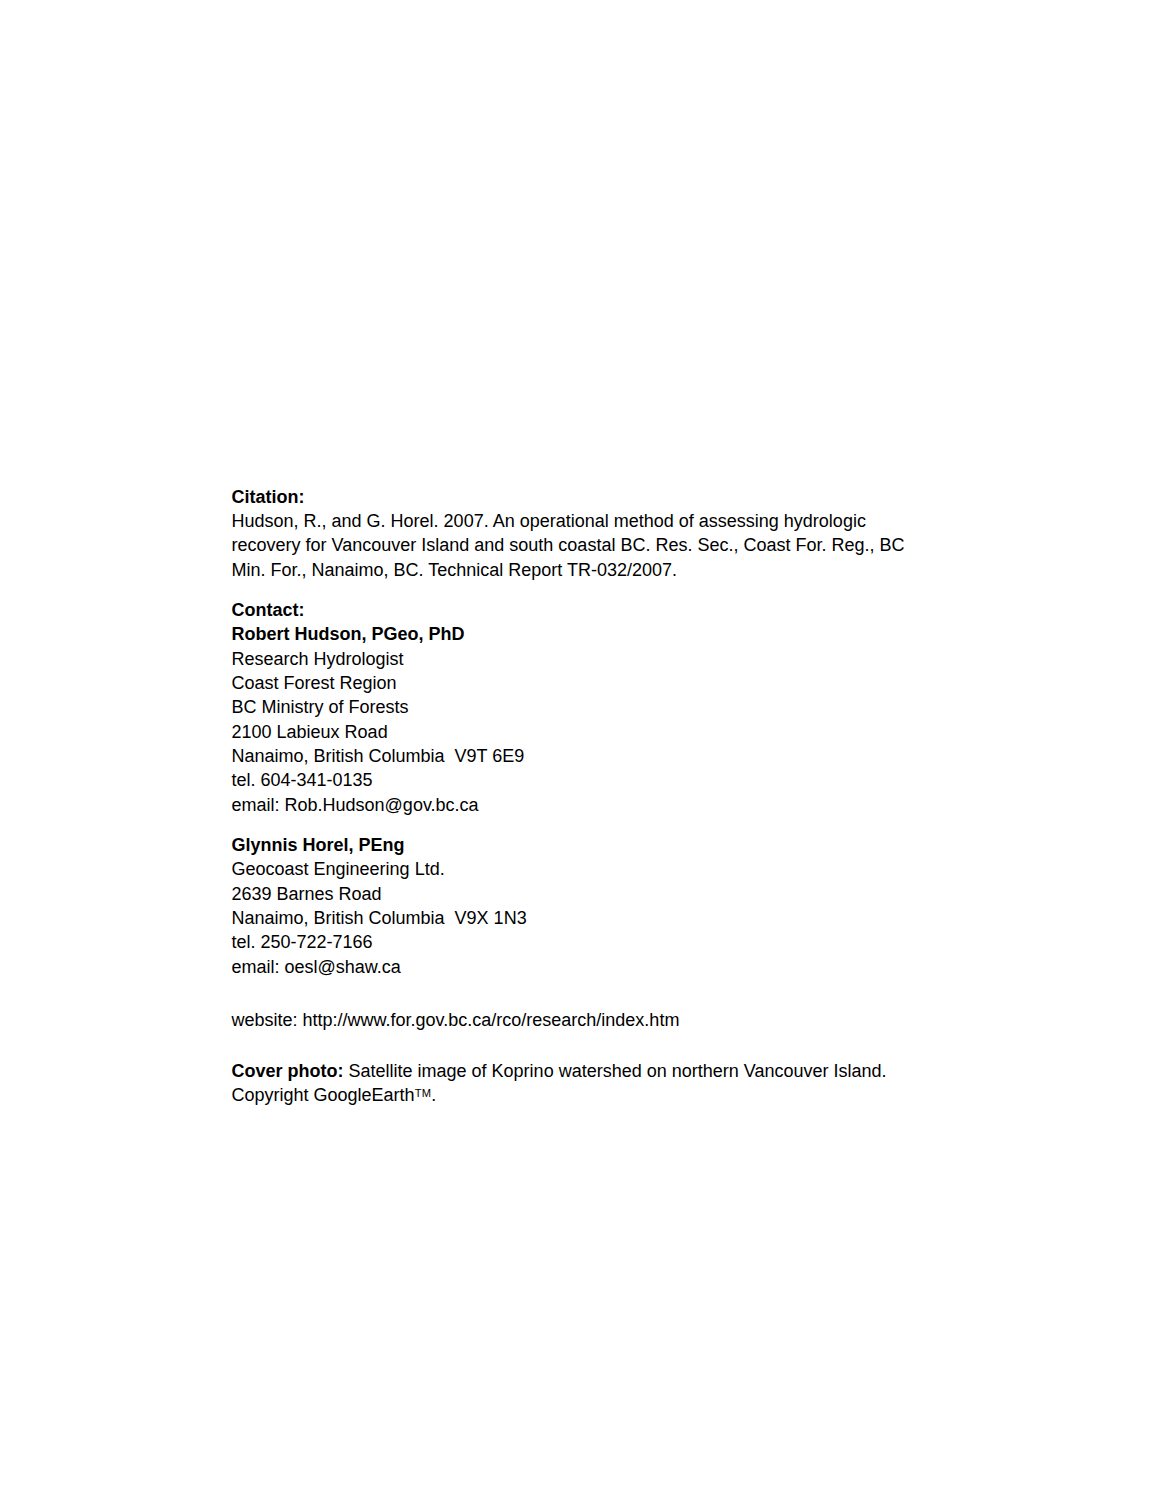Citation:
Hudson, R., and G. Horel. 2007. An operational method of assessing hydrologic recovery for Vancouver Island and south coastal BC. Res. Sec., Coast For. Reg., BC Min. For., Nanaimo, BC. Technical Report TR-032/2007.
Contact:
Robert Hudson, PGeo, PhD
Research Hydrologist
Coast Forest Region
BC Ministry of Forests
2100 Labieux Road
Nanaimo, British Columbia V9T 6E9
tel. 604-341-0135
email: Rob.Hudson@gov.bc.ca
Glynnis Horel, PEng
Geocoast Engineering Ltd.
2639 Barnes Road
Nanaimo, British Columbia V9X 1N3
tel. 250-722-7166
email: oesl@shaw.ca
website: http://www.for.gov.bc.ca/rco/research/index.htm
Cover photo: Satellite image of Koprino watershed on northern Vancouver Island. Copyright GoogleEarthTM.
==========
In your copy of the entries above, keep the text exact and leave out the pictures.

Citation:
Hudson, R., and G. Horel. 2007. An operational method of assessing hydrologic recovery for Vancouver Island and south coastal BC. Res. Sec., Coast For. Reg., BC Min. For., Nanaimo, BC. Technical Report TR-032/2007.
Contact:
Robert Hudson, PGeo, PhD
Research Hydrologist
Coast Forest Region
BC Ministry of Forests
2100 Labieux Road
Nanaimo, British Columbia V9T 6E9
tel. 604-341-0135
email: Rob.Hudson@gov.bc.ca
Glynnis Horel, PEng
Geocoast Engineering Ltd.
2639 Barnes Road
Nanaimo, British Columbia V9X 1N3
tel. 250-722-7166
email: oesl@shaw.ca
website: http://www.for.gov.bc.ca/rco/research/index.htm
Cover photo: Satellite image of Koprino watershed on northern Vancouver Island. Copyright GoogleEarthTM.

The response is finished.